A few weeks ago our Paul Martin sat down with Aurora Meneghello of Novedge to talk about Zahner’s approach to engineering and fabricating the complexities of unique structures. Below is the interview which took place:
Novedge: Tell us a bit about who you are and what you do.
Paul Martin: Within Zahner, I work up front with architects and designers to develop projects. Typically we are contacted early on, in the Schematic phase, where a design team likes the concept of using metal in a façade, but needs assistance in material selection, finishes, system design, and (always) budgets. Everything we do is custom, so there is always a degree of development early on.
Personally, I was not involved with architecture or sheet metal in any capacity prior to Zahner. I have a mechanical engineering degree and had been doing 3D design work in the semiconductor industry in silicon valley. After relocating to Kansas City, I found Zahner on a whim. They were in the early stages of the Experience Music Project which can only be comprehended is 3D. That was also the development of the first generation of the ZEPPS technology.
Novedge: What is or has been the biggest influence on your work?
Paul Martin: We are in the position of not imposing a style or aesthetic on a design, but rather we facilitate other people’s designs. We have developed systems and technologies to allow us to realize very complex geometries and intensive numerical challenges.

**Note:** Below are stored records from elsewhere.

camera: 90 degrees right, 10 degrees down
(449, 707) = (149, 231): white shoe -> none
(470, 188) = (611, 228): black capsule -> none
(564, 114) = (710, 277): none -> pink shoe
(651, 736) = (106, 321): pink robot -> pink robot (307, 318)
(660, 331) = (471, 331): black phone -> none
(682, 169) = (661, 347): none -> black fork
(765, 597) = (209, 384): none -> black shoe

I would say that the person with the biggest influence on my work (and the work that the company does) is Bill Zahner, CEO and President.
Paul Martin: Zahner is a 4th generation company, but Bill got us steered in the direction of high end custom architectural work. His passion and drive is amazing and infectious. We seek out the most complex work and never do the same thing twice. His capacity for risk enables us to take on the hardest work. Where most contractors have relationships with General Contractors in order to secure work, we align ourselves with the design community.

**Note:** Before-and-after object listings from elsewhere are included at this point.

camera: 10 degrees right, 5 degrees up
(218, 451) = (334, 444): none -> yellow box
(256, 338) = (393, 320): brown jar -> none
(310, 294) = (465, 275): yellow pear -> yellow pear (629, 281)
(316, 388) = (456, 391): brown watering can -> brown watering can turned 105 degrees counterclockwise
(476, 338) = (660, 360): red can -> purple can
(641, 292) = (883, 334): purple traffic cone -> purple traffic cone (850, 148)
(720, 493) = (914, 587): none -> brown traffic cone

Novedge: What is your approach to collaboration and team work?
Paul Martin: Our work tends to be very relationship based with a design team. It’s vital that we understand design intent when working so early in the process. Inevitably there will be changes to scope and design, so it’s important to know the underlying intent. We often work in a design assist capacity during pre-construction. This allows us to work directly with the design team in order to develop system details, consider material and finish options, create 3D models, construct full scale mockups, etc. to develop the design to a stage where it is fully understood and specified. We bring the experience and know how to inform the design and optimize for fabrication and installation. It often helps the process to impose constraints on the design to further the process. Budget is always a constraint, we want to know up front what the budget is so we can design to it. Unlike consulting firms, our business model is based on making things. The design process is a means to the end, but where we can have very significant contributions.

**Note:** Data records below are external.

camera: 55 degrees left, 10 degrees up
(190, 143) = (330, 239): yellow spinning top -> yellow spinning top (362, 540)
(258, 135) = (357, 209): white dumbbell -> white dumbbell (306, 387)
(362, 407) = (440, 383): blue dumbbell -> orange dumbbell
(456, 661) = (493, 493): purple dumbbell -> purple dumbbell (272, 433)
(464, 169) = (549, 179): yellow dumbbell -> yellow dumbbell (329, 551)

Novedge: When working with large teams, how do you handle coordinating and supervising everybody’s work?
Paul Martin: This happens in a couple of different respects. During preconstruction we typically work with a design team, general contractor, owners representative, consultant, maybe a few others. Once we are under contract and in production, we have a large internal operations group that needs to have an understanding of the project deliverables. We don’t operate under a plans and specs model, there is usually some nuance to the design that isn’t necessarily captured in documents. I’m on a roll to make sure that there is continuity from the start of the design process to the end of construction. As always, communication is the key, making sure that there is a common understanding of the end goal.
Novedge: What is a recent project that you worked on?
Paul Martin: We’ve got a nice little portfolio of work in San Francisco. In addition to the de Young, there is the Contemporary Jewish Museum, which tends to fly under the radar, even in the City. It’s one of my favorite Libeskind projects. We had been involved with the project since the late 90’s when Libeskind made his original designs. There was a lot of turmoil with the organization (not to mention the economy) which resulted in it being on hold for many years.